# Cat needing a home



## Cheryl89 (Jun 24, 2013)

Hi guys

Just got an email from a lady who asked me to cat sit for 10 days, to which I said no probs - to which she shockingly replied "Actually I see you do rehoming, I'd like to give her up" :mad2:

Can anyone help foster in Essex whilst I begin the rehoming process or even so if there a rescue who can take her on now?

Please let me know xxx


----------



## catcoonz (Aug 4, 2012)

Do you have any more info hun, age/colour/neutered/ what type of home she needs as I maybe able to help you out. xxxx


----------



## Cheryl89 (Jun 24, 2013)

Right now hun all I know is he's an unchipped, 10 month old unneutered male  xxxx


----------



## catcoonz (Aug 4, 2012)

ok hun, happy to take him. xxxguessing shorthair. xx


----------



## catcoonz (Aug 4, 2012)

sorry male or female as we have her in the first post then him in the next


----------



## Cheryl89 (Jun 24, 2013)

Hahahahah so sorry babe,, it's a him  He's not neutered or chipped but up to date with vacs xxxxxx


----------



## catcoonz (Aug 4, 2012)

That's fine hun, he will need neutering asap. xx


----------



## Cats cats cats (Feb 4, 2011)

What is wrong with people !! :mad2: :mad2: :mad2:


----------



## ChinaBlue (Feb 3, 2008)

I would suggest you ask the owner for a donation towards the neutering!


----------



## GingerJasper (Oct 29, 2012)

I'm on 1/2 term hols next week so if any help is needed let me know.

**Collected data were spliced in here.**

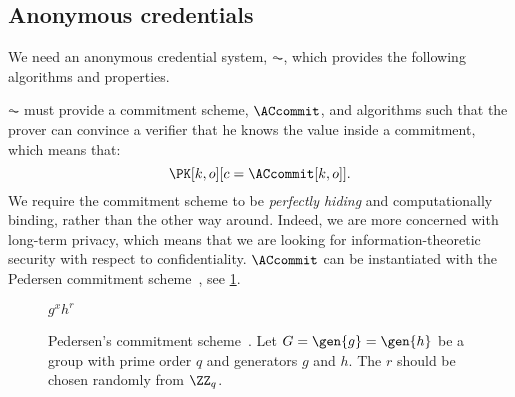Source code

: \subsection{Anonymous credentials}%
\label{ZK-anon-cred}


We need an anonymous credential system, \(\AC\), which provides the following algorithms and properties.

\(\AC\) must provide a commitment scheme, \(\ACcommit\), and algorithms such that the prover can convince a verifier that he knows the value inside a commitment, which means that:
\begin{equation*}
  \PK[k, o][c = \ACcommit[k,o]].
\end{equation*}
We require the commitment scheme to be \emph{perfectly hiding} and computationally binding, rather than the other way around.
Indeed, we are more concerned with long-term privacy, which means that we are looking for information-theoretic security with respect to confidentiality.
\(\ACcommit\) can be instantiated with the Pedersen commitment 
scheme~\cite{PedersenCommitment}, see \cref{ACcommitAlg}.

\begin{figure}
  \small
  \begin{algorithmic}
    \State \Return $g^x h^r$
    \EndFunction
  \end{algorithmic}
  \caption{\label{ACcommitAlg}%
    Pedersen's commitment scheme~\cite{PedersenCommitment}.
    Let \(G = \gen{g} = \gen{h}\) be a group with prime order \(q\) and 
    generators \(g\) and \(h\).%
    The \(r\) should be chosen randomly from \(\ZZ_q\).
  }
\end{figure}

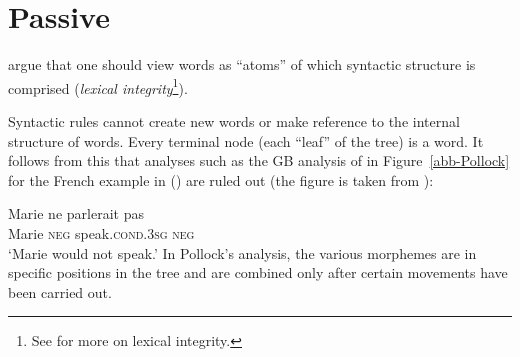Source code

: \section{Passive}
\label{Abschnitt-LFG-Passiv}


\mbox{}\citet{BM95a} argue that one should view words as ``atoms'' of
which syntactic structure is comprised (\emph{lexical integrity}\footnote{%
 See  for more on lexical integrity.%
}).

Syntactic rules cannot create new words or make reference to the internal structure of words. Every terminal node (each ``leaf'' of the tree) is a word. It follows from this that
analyses such as the GB analysis of \citet{Pollock89a-u} in Figure~\vref{abb-Pollock} for the French example in ()  are ruled out (the figure is taken from
\citealp[]{Kuhn2007a}): 

\ea
\gll Marie ne parlerait pas \\
     Marie \textsc{neg} speak.\textsc{cond.3sg} \textsc{neg}\\
\glt `Marie would not speak.'
\z
%
In Pollock's analysis, the various morphemes are in specific positions in the tree and are combined only after certain movements have been carried out.

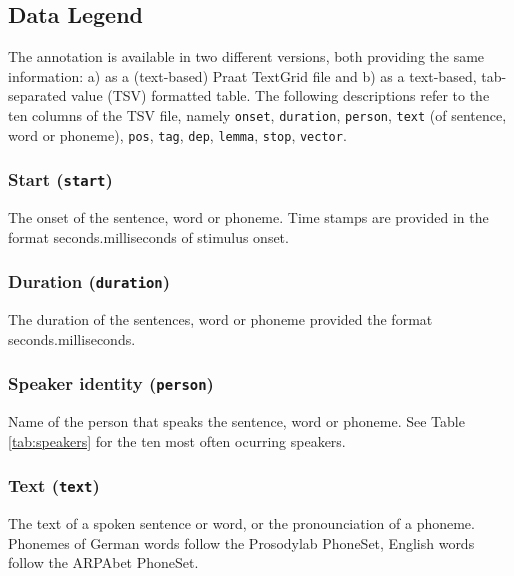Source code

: \documentclass[10pt,a4paper,onecolumn]{article}
\begin{document}
\subsection*{Data Legend}
The annotation is available in two different versions, both providing the same information: a) as a (text-based) Praat TextGrid file and b) as a text-based, tab-separated value (TSV) formatted table.
The following descriptions refer to the ten columns of the TSV file, namely
\texttt{onset}, \texttt{duration}, \texttt{person}, \texttt{text} (of sentence, word or phoneme), \texttt{pos}, \texttt{tag}, \texttt{dep}, \texttt{lemma}, \texttt{stop}, \texttt{vector}.


\subsubsection*{Start (\texttt{start})}
The onset of the sentence, word or phoneme. Time stamps are provided in the format seconds.milliseconds of stimulus onset.


\subsubsection*{Duration (\texttt{duration})}
The duration of the sentences, word or phoneme provided the format seconds.milliseconds.


\subsubsection*{Speaker identity (\texttt{person})}
Name of the person that speaks the sentence, word or phoneme. See Table \ref{tab:speakers} for the ten most often ocurring speakers.


\subsubsection*{Text (\texttt{text})}
The text of a spoken sentence or word, or the pronounciation of a phoneme.
Phonemes of German words follow the Prosodylab PhoneSet, English words follow the ARPAbet PhoneSet.
\end{document}
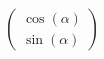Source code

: \documentclass[preview]{standalone}
\begin{document}
\begin{align*}
\begin{pmatrix} \cos(\alpha) \\ \sin(\alpha) \end{pmatrix}
\end{align*}
\end{document}
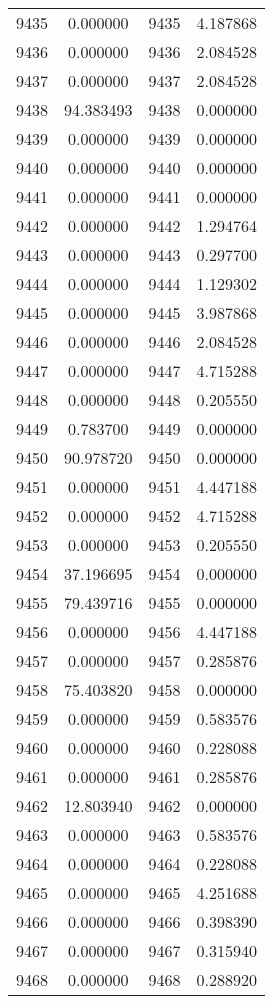 \documentclass[12pt]{article}
\begin{document}
\begin{longtable}{@{}cccc@{}}
9435 & 0.000000 & 9435 & 4.187868 \\
9436 & 0.000000 & 9436 & 2.084528 \\
9437 & 0.000000 & 9437 & 2.084528 \\
9438 & 94.383493 & 9438 & 0.000000 \\
9439 & 0.000000 & 9439 & 0.000000 \\
9440 & 0.000000 & 9440 & 0.000000 \\
9441 & 0.000000 & 9441 & 0.000000 \\
9442 & 0.000000 & 9442 & 1.294764 \\
9443 & 0.000000 & 9443 & 0.297700 \\
9444 & 0.000000 & 9444 & 1.129302 \\
9445 & 0.000000 & 9445 & 3.987868 \\
9446 & 0.000000 & 9446 & 2.084528 \\
9447 & 0.000000 & 9447 & 4.715288 \\
9448 & 0.000000 & 9448 & 0.205550 \\
9449 & 0.783700 & 9449 & 0.000000 \\
9450 & 90.978720 & 9450 & 0.000000 \\
9451 & 0.000000 & 9451 & 4.447188 \\
9452 & 0.000000 & 9452 & 4.715288 \\
9453 & 0.000000 & 9453 & 0.205550 \\
9454 & 37.196695 & 9454 & 0.000000 \\
9455 & 79.439716 & 9455 & 0.000000 \\
9456 & 0.000000 & 9456 & 4.447188 \\
9457 & 0.000000 & 9457 & 0.285876 \\
9458 & 75.403820 & 9458 & 0.000000 \\
9459 & 0.000000 & 9459 & 0.583576 \\
9460 & 0.000000 & 9460 & 0.228088 \\
9461 & 0.000000 & 9461 & 0.285876 \\
9462 & 12.803940 & 9462 & 0.000000 \\
9463 & 0.000000 & 9463 & 0.583576 \\
9464 & 0.000000 & 9464 & 0.228088 \\
9465 & 0.000000 & 9465 & 4.251688 \\
9466 & 0.000000 & 9466 & 0.398390 \\
9467 & 0.000000 & 9467 & 0.315940 \\
9468 & 0.000000 & 9468 & 0.288920 \\

\end{longtable}
\end{document}
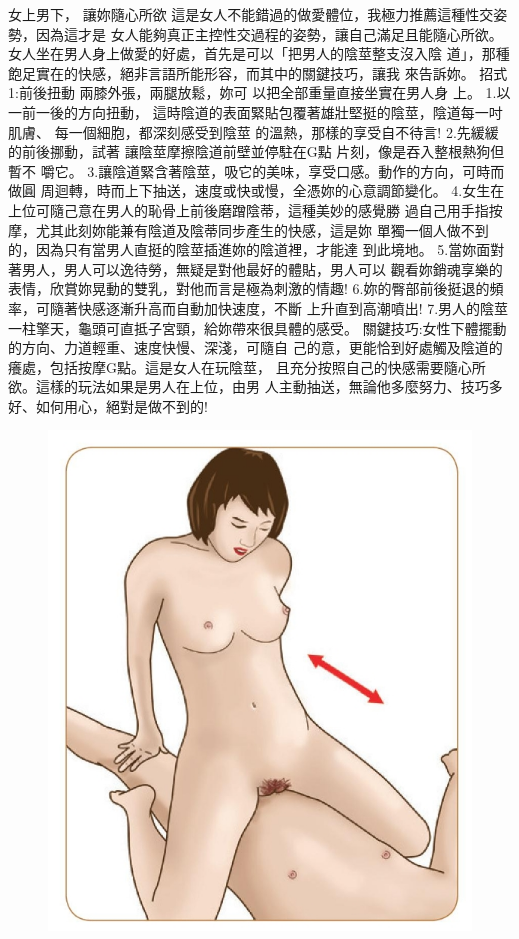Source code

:\documentclass[12pt,UTF8]{ctexbook}
\begin{document}
女上男下，
讓妳隨心所欲
這是女人不能錯過的做愛體位，我極力推薦這種性交姿勢，因為這才是
女人能夠真正主控性交過程的姿勢，讓自己滿足且能隨心所欲。
女人坐在男人身上做愛的好處，首先是可以「把男人的陰莖整支沒入陰
道」，那種飽足實在的快感，絕非言語所能形容，而其中的關鍵技巧，讓我
來告訴妳。
招式1:前後扭動
兩膝外張，兩腿放鬆，妳可
以把全部重量直接坐實在男人身
上。
1.以一前一後的方向扭動，
這時陰道的表面緊貼包覆著雄壯堅挺的陰莖，陰道每一吋肌膚、
每一個細胞，都深刻感受到陰莖
的溫熱，那樣的享受自不待言!
2.先緩緩的前後挪動，試著
讓陰莖摩擦陰道前壁並停駐在G點
片刻，像是吞入整根熱狗但暫不
嚼它。
3.讓陰道緊含著陰莖，吸它的美味，享受口感。動作的方向，可時而做圓
周迴轉，時而上下抽送，速度或快或慢，全憑妳的心意調節變化。
4.女生在上位可隨己意在男人的恥骨上前後磨蹭陰蒂，這種美妙的感覺勝
過自己用手指按摩，尤其此刻妳能兼有陰道及陰蒂同步產生的快感，這是妳
單獨一個人做不到的，因為只有當男人直挺的陰莖插進妳的陰道裡，才能達
到此境地。
5.當妳面對著男人，男人可以逸待勞，無疑是對他最好的體貼，男人可以
觀看妳銷魂享樂的表情，欣賞妳晃動的雙乳，對他而言是極為刺激的情趣!
6.妳的臀部前後挺退的頻率，可隨著快感逐漸升高而自動加快速度，不斷
上升直到高潮噴出!
7.男人的陰莖一柱擎天，龜頭可直抵子宮頸，給妳帶來很具體的感受。
關鍵技巧:女性下體擺動的方向、力道輕重、速度快慢、深淺，可隨自
己的意，更能恰到好處觸及陰道的癢處，包括按摩G點。這是女人在玩陰莖，
且充分按照自己的快感需要隨心所欲。這樣的玩法如果是男人在上位，由男
人主動抽送，無論他多麼努力、技巧多好、如何用心，絕對是做不到的!

\begin{figure}[htbp]
	\centering
	\includegraphics[width=0.7\linewidth]{24}
	\caption{}
	\label{fig:1}
\end{figure}
\end{document}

Can do transport to CC if needed. Any excuse to see her and the MC's.


----------



## catcoonz (Aug 4, 2012)

Updating thread:

cat has found a home.


----------



## moggiemum (Mar 28, 2013)

catcoonz said:


> sorry male or female as we have her in the first post then him in the next


cherly you working too hard lol xxxoops i always have to retype your name shirley, i working too hard as well lol, babyies are hard work but i love it xxxx

great news for him xxx


----------



## moggiemum (Mar 28, 2013)

GingerJasper said:


> I'm on 1/2 term hols next week so if any help is needed let me know. Can do transport to CC if needed. Any excuse to see her and the MC's.


ahh great thinking ....i wish i could drive xx


----------